++++ Data records

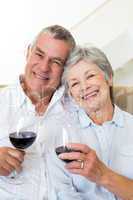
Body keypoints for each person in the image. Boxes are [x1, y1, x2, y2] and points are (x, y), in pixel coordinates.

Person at [0, 25, 76, 199]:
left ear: (66, 69)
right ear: (28, 52)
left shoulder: (78, 106)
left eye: (56, 62)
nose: (44, 67)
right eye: (39, 55)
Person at [48, 46, 133, 200]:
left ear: (109, 77)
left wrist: (103, 175)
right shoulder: (61, 136)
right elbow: (62, 193)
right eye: (74, 84)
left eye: (90, 76)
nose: (84, 87)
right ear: (71, 95)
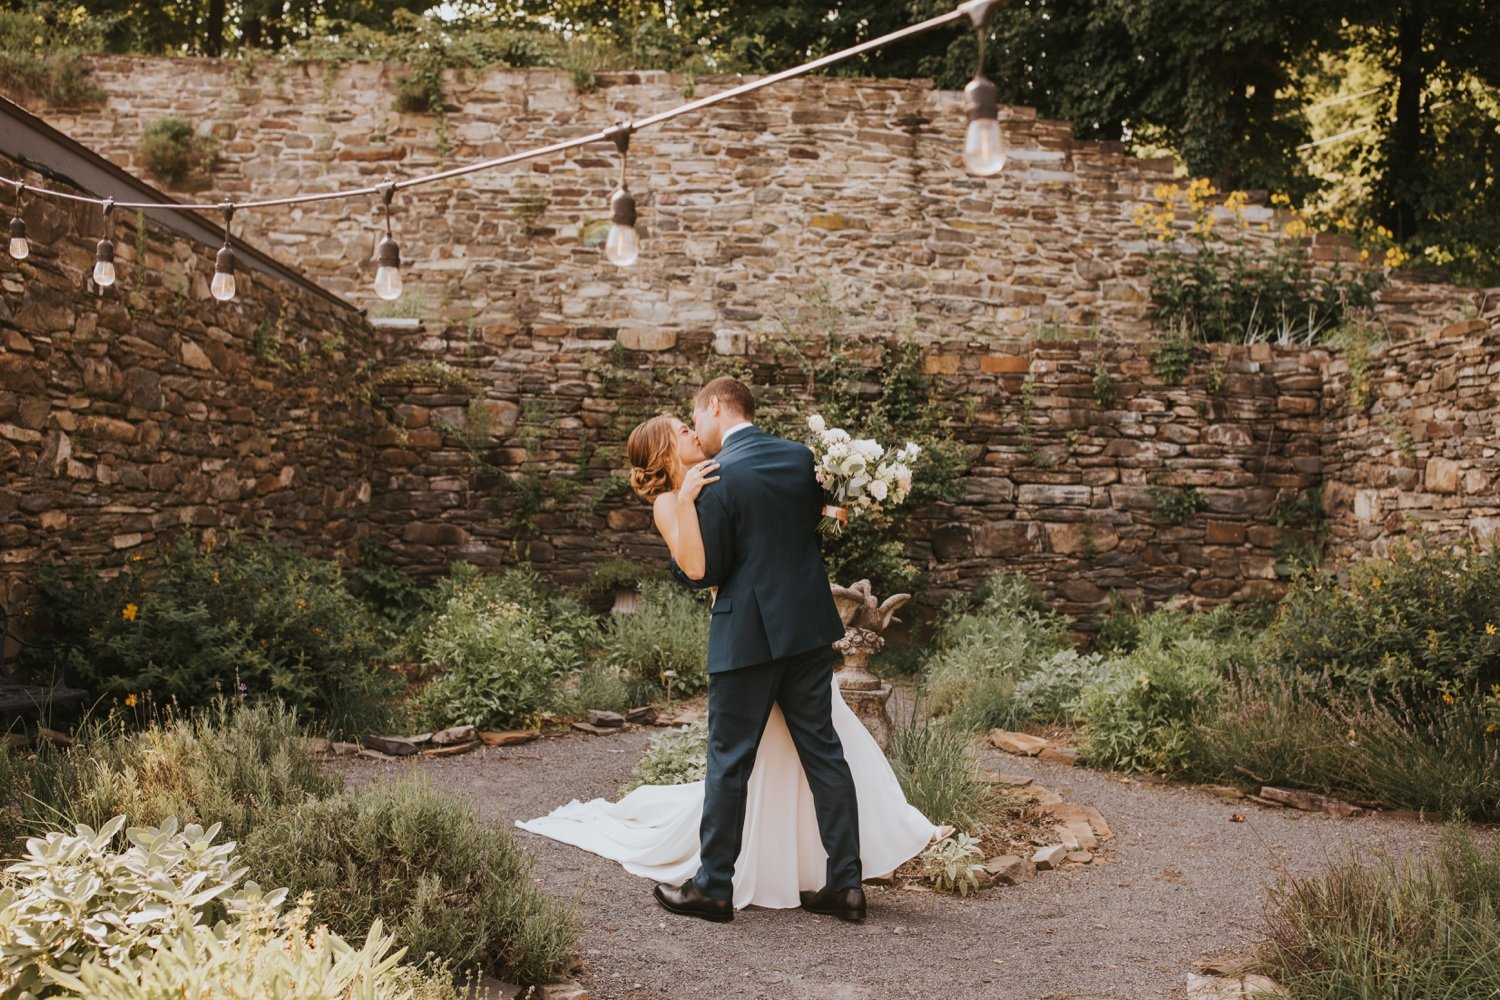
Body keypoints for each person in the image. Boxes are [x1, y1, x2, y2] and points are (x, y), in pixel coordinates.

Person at [518, 385, 949, 920]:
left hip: (747, 636)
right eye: (683, 428)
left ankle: (714, 886)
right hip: (807, 631)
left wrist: (691, 501)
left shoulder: (717, 479)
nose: (693, 428)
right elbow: (798, 520)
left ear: (715, 407)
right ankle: (846, 884)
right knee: (824, 754)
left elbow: (706, 571)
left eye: (693, 416)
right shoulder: (799, 459)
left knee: (728, 760)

++++++++

→ **What is expected**:
Copy out each line carrying the string "right" from the data.

→ **Response to this exercise**:
right ear: (28, 52)
right eye: (39, 55)
right shoulder: (61, 136)
right elbow: (62, 193)
right eye: (74, 84)
right ear: (71, 95)
right eye: (683, 428)
right hip: (807, 631)
right elbow: (798, 520)
right ankle: (846, 884)
right knee: (824, 754)
right shoulder: (799, 459)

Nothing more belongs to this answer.